* _Exercise objective_:
Scan the entries below. List each line with "nose".

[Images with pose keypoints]
******************************
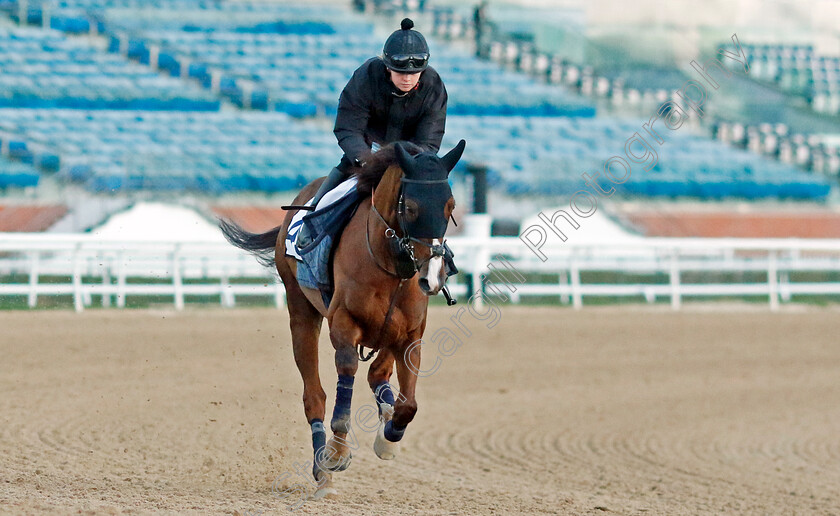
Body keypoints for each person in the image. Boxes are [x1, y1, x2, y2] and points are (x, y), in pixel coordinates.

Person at [296, 17, 448, 247]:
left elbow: (430, 139)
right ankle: (311, 220)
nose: (407, 78)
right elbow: (348, 127)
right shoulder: (366, 76)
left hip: (410, 158)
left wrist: (409, 163)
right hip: (366, 150)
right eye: (399, 72)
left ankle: (436, 253)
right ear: (387, 67)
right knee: (344, 173)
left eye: (414, 73)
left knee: (432, 198)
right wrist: (368, 161)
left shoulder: (434, 85)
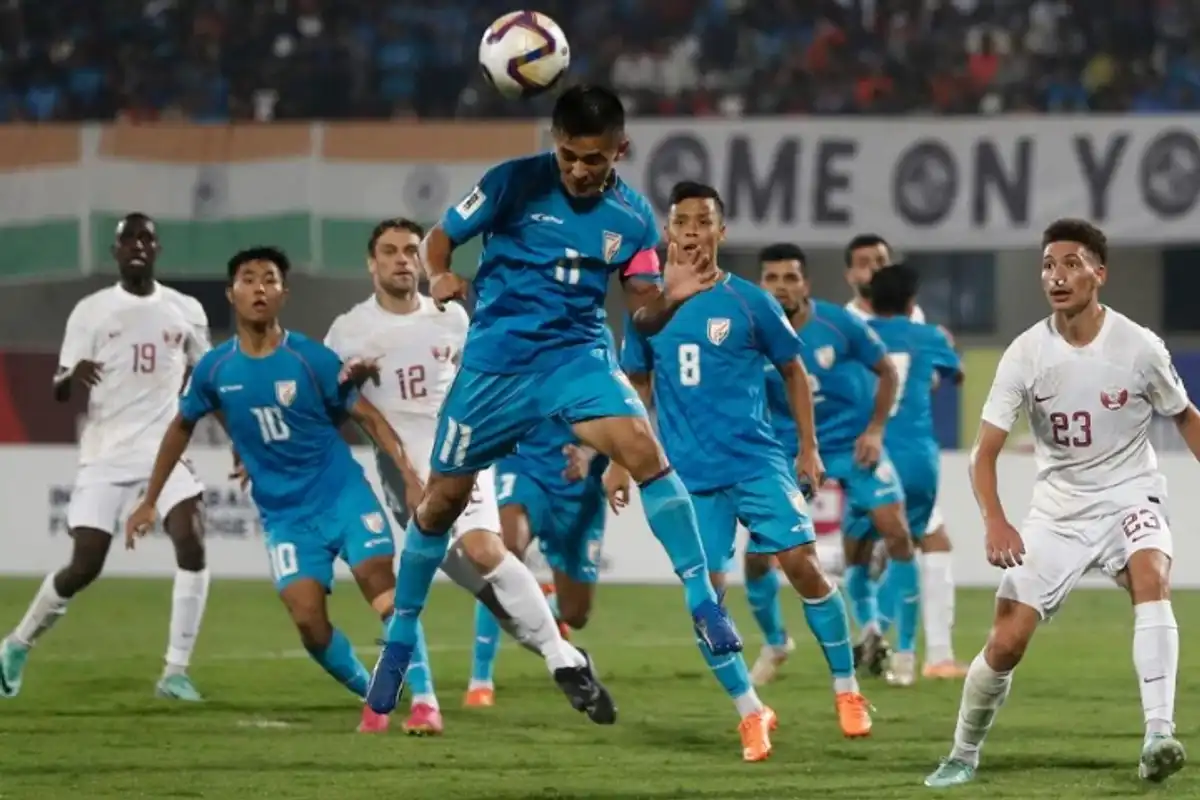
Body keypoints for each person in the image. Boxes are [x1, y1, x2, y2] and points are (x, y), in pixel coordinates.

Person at [365, 84, 738, 720]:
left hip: (576, 360)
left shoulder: (635, 219)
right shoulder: (512, 182)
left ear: (620, 149)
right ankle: (398, 640)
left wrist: (671, 299)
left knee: (644, 449)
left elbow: (642, 315)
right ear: (554, 143)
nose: (578, 170)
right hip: (495, 365)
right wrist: (440, 275)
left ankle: (703, 601)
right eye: (568, 155)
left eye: (593, 159)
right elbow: (439, 235)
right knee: (440, 505)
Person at [925, 219, 1194, 787]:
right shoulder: (1025, 354)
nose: (1057, 275)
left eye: (1071, 263)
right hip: (1059, 511)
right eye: (1048, 264)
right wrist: (995, 520)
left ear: (1100, 272)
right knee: (1006, 640)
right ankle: (962, 753)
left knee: (1152, 574)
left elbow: (1186, 417)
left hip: (1130, 496)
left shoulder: (1139, 346)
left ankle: (1158, 734)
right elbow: (983, 453)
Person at [124, 246, 424, 733]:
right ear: (231, 293)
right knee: (308, 621)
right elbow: (180, 426)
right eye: (248, 279)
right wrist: (150, 499)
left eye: (269, 279)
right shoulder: (216, 370)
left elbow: (367, 416)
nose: (259, 287)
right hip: (285, 517)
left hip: (342, 495)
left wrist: (410, 477)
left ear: (284, 293)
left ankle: (419, 700)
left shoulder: (311, 359)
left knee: (379, 584)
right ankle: (373, 691)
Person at [618, 182, 871, 761]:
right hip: (687, 480)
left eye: (702, 222)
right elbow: (634, 388)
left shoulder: (749, 301)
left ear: (719, 232)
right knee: (703, 599)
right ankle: (751, 711)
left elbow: (793, 370)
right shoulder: (647, 314)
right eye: (680, 221)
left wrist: (807, 448)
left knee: (803, 566)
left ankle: (848, 691)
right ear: (668, 232)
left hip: (757, 462)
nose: (689, 231)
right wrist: (618, 460)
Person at [325, 218, 605, 733]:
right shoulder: (348, 332)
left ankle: (559, 662)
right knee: (492, 596)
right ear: (372, 263)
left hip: (460, 458)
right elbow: (341, 403)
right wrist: (395, 453)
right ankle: (565, 652)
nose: (403, 259)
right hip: (402, 481)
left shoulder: (451, 318)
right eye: (389, 251)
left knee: (486, 550)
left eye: (411, 249)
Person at [0, 213, 211, 702]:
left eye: (146, 238)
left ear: (157, 249)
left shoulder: (185, 310)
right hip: (106, 452)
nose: (137, 245)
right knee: (85, 564)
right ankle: (16, 643)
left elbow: (210, 377)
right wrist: (71, 377)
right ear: (115, 251)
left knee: (192, 540)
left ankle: (175, 672)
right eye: (127, 239)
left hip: (164, 449)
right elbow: (58, 385)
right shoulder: (90, 312)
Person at [754, 241, 916, 682]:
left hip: (851, 446)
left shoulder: (838, 323)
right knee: (756, 556)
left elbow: (888, 370)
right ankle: (774, 642)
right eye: (772, 278)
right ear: (760, 285)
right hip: (788, 454)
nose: (782, 286)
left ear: (805, 283)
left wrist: (876, 429)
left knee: (897, 531)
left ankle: (904, 653)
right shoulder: (751, 334)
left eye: (791, 277)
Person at [843, 233, 966, 679]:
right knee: (910, 549)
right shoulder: (926, 334)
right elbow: (956, 375)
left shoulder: (848, 330)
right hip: (916, 456)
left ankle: (879, 629)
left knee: (860, 554)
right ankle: (910, 656)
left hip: (865, 455)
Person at [467, 418, 610, 708]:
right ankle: (480, 680)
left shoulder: (598, 373)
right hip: (522, 466)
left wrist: (589, 453)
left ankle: (548, 605)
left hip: (579, 484)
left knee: (576, 614)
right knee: (503, 555)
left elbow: (617, 420)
******************************
* _Reply to the exercise_:
nose: (407, 78)
nose: (578, 170)
nose: (1057, 275)
nose: (259, 287)
nose: (689, 231)
nose: (403, 259)
nose: (137, 245)
nose: (782, 286)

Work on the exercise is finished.